As reported by Reuters, last week, a federal appellate court has deepened the circuit split on whether government agencies can be sued under the Fair Credit Reporting Act. The case is Mowrer v. DOT.
In a split (2-1) decision, the U.S. Court of Appeals for the District of Columbia Circuit ruled 2-1, quoting Reuters, “that Congress waived the federal government’s sovereign immunity under the law, which governs how credit agencies handle consumer information.” The opinion, written by Judge Gregory Katsas, follows the 7th Circuit, which allows suits against the government, and runs counter to the 4th and 9th Circuits. which do not.
Even though the government can face FCRA litigation in the D.C. Circuit, “Katsas wrote…that the Federal Motor Carrier Safety Administration was not a consumer reporting agency under the law.” As a result, “two truck drivers could not sue the agency for providing their driving records to prospective employers” alleging FCRA violations.
In dissent, Judge Raymond Randolph said the court should not have reached a decision on sovereign immunity asking “…how it can be that a statute waives the sovereign immunity of a federal agency when the statute does not even apply to the agency?”
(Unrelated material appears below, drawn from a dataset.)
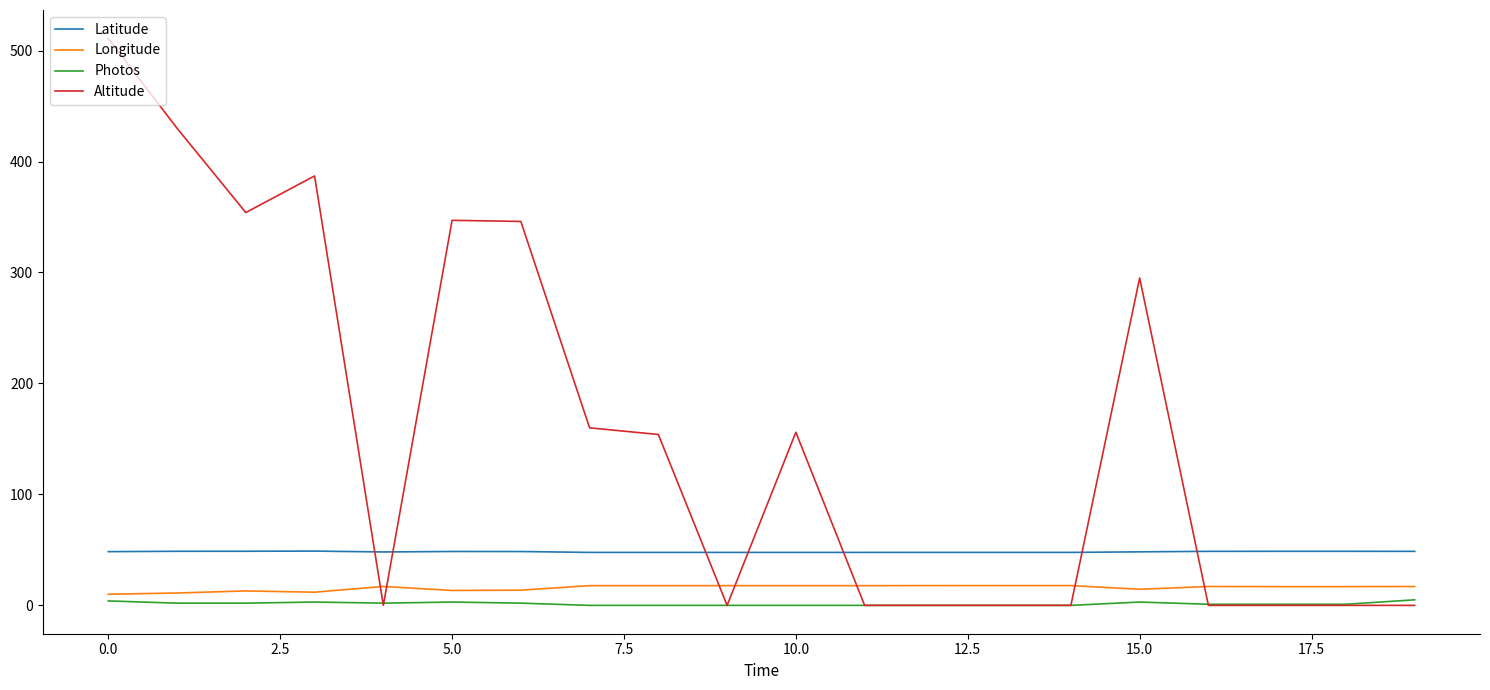

True or false: Latitude and Longitude cross at least once.

False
The majority found that that
the government is not a “consumer reporting agency” in its administration of the [Motor Carrier Management Information] MIMS and the [Pre-Employment Screening Program] PSP. For the sake of argument, we may assume that driver-safety records are ‘consumer reports’ within the meaning of FCRA. But while the SAFE Transportation Act requires the Administration to make such records available to prospective employers, the Administration neither assembles nor evaluates the records for that purpose. To the contrary, it assembles and evaluates driver-safety records in the MCMIS…and does so to ‘support safety regulatory and enforcement activities’ required by Title 49… The Administration thus uses MCMIS data to inform its administration of the Motor Carrier Safety Assistance Program …which provides some $300 million in annual grants to states and other jurisdictions for safety-related activities…Likewise, the Administration uses MCMIS data to inform its own enforcement activity…It has assembled and evaluated MCMIS data for these purposes at least since 1998…—seven years before the SAFE Transportation Act authorized the Administration to release driver-safety records to prospective employers. And the SAFE Transportation Act simply requires the release of specified ‘reports’ that are already ‘contained in the Motor Carrier Management Information System’—namely accident reports, inspection reports with no driver-related safety violations, and inspection reports with serious driver-related safety violations…For these reasons, the Administration cannot fairly be described as regularly engaged in ‘assembling’ or ‘evaluating’ these accident and inspection reports ‘for the purpose of furnishing’ them to the drivers’ prospective employers.